### Goal of the exercise
The data that follows must be transcribed in full and exactly, minus the pictures.

### Data provided
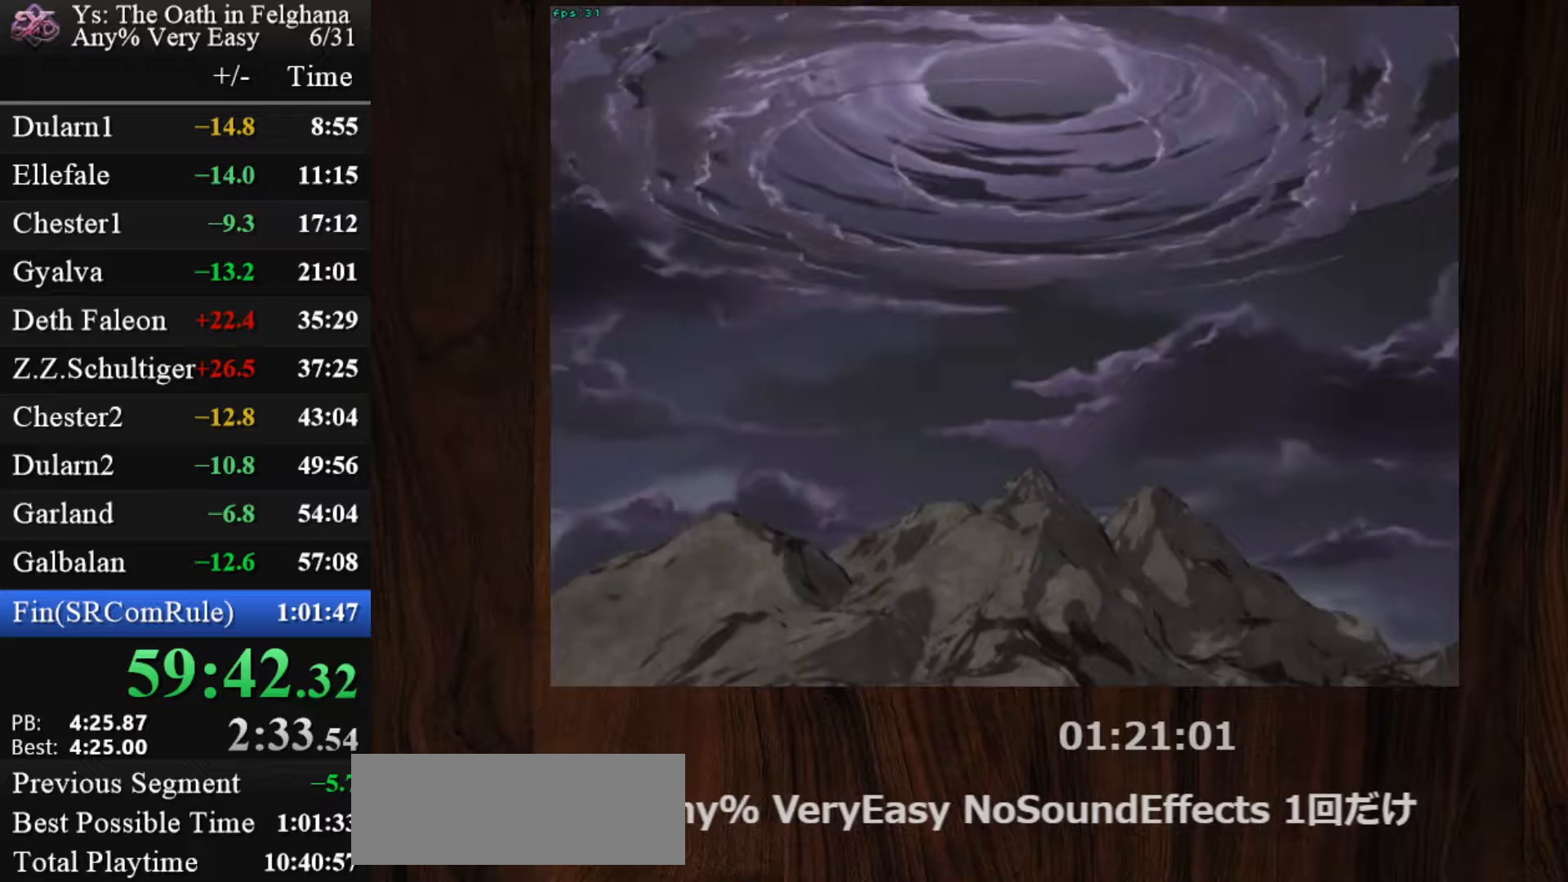
{"keys": ["z"], "mouse": [], "events": [[83, "z", "up"], [133, "z", "down"], [183, "z", "up"], [233, "z", "down"], [317, "z", "up"], [367, "z", "down"]]}
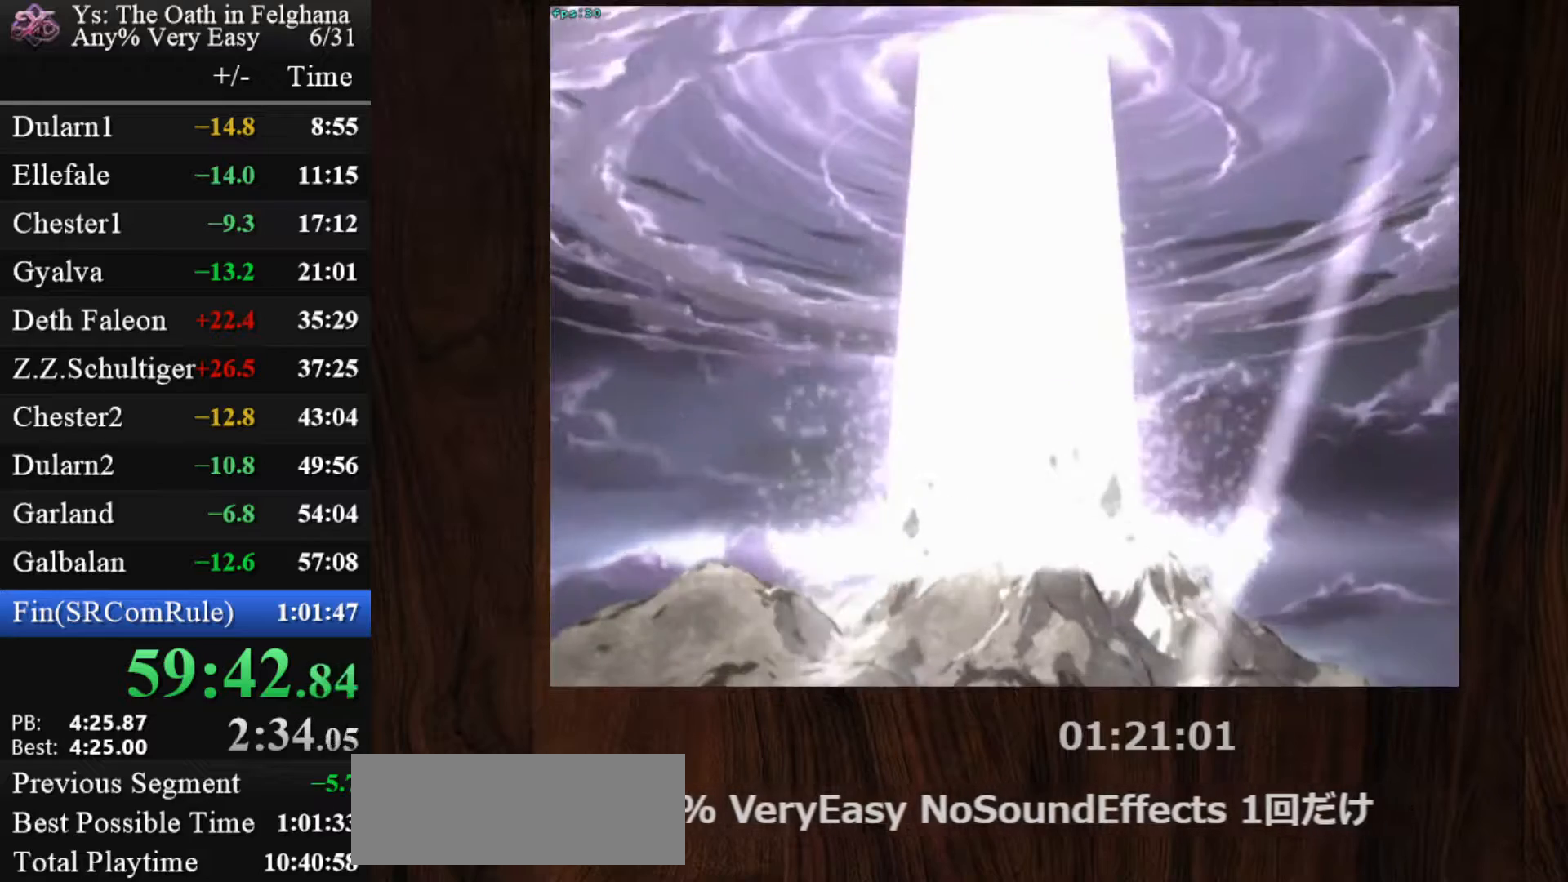
{"keys": [], "mouse": [], "events": [[50, "z", "up"]]}
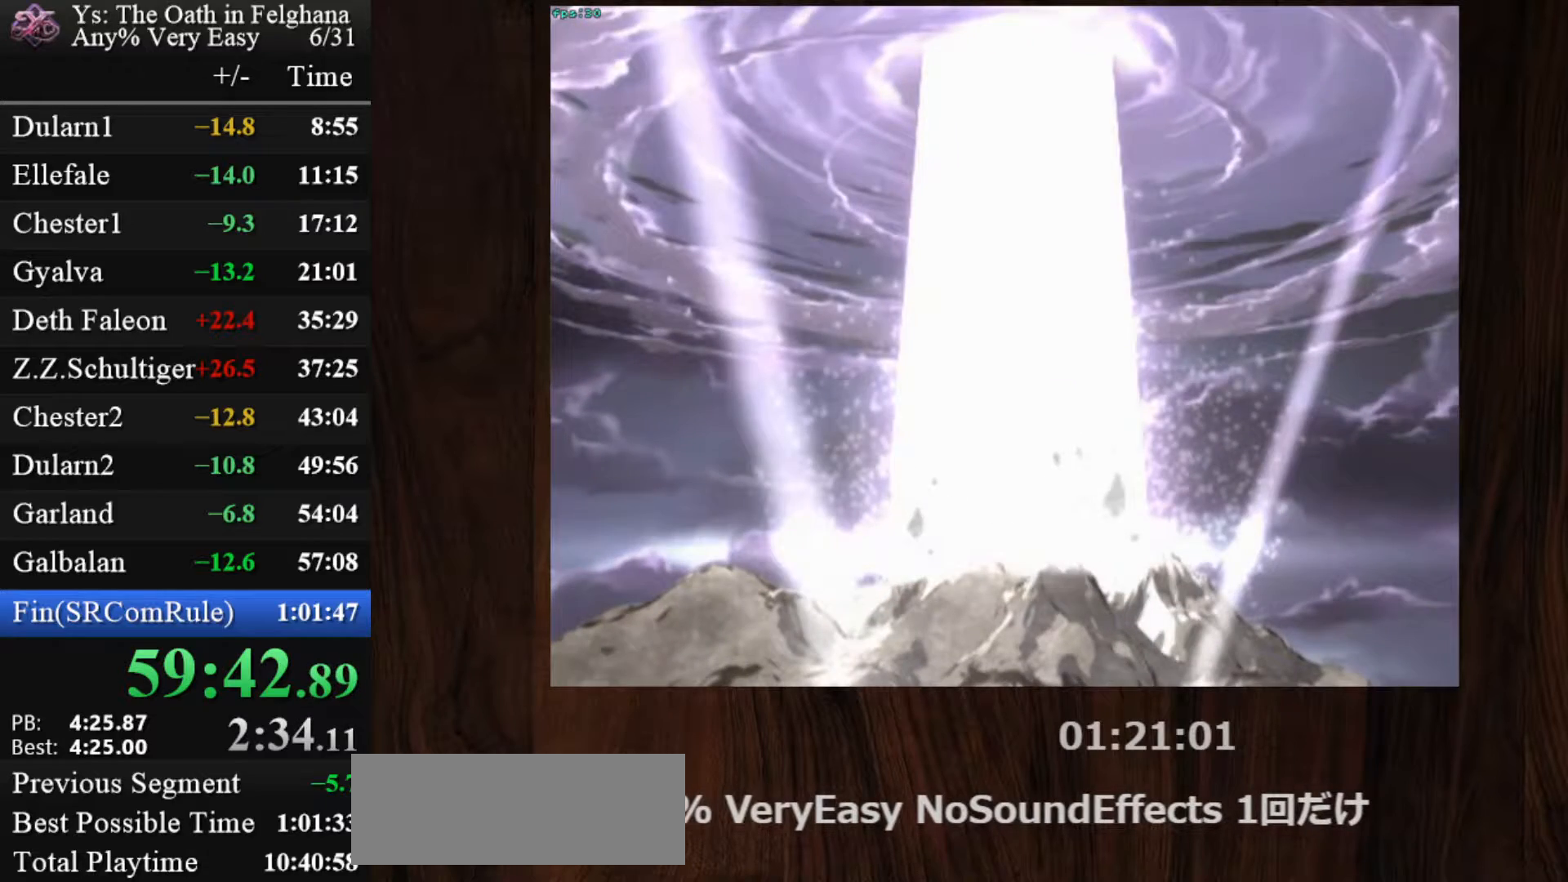
{"keys": [], "mouse": [], "events": []}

### Output for this task
{"keys": ["z"], "mouse": [], "events": [[83, "z", "up"], [133, "z", "down"], [183, "z", "up"], [233, "z", "down"], [317, "z", "up"], [367, "z", "down"]]}
{"keys": [], "mouse": [], "events": [[50, "z", "up"]]}
{"keys": [], "mouse": [], "events": []}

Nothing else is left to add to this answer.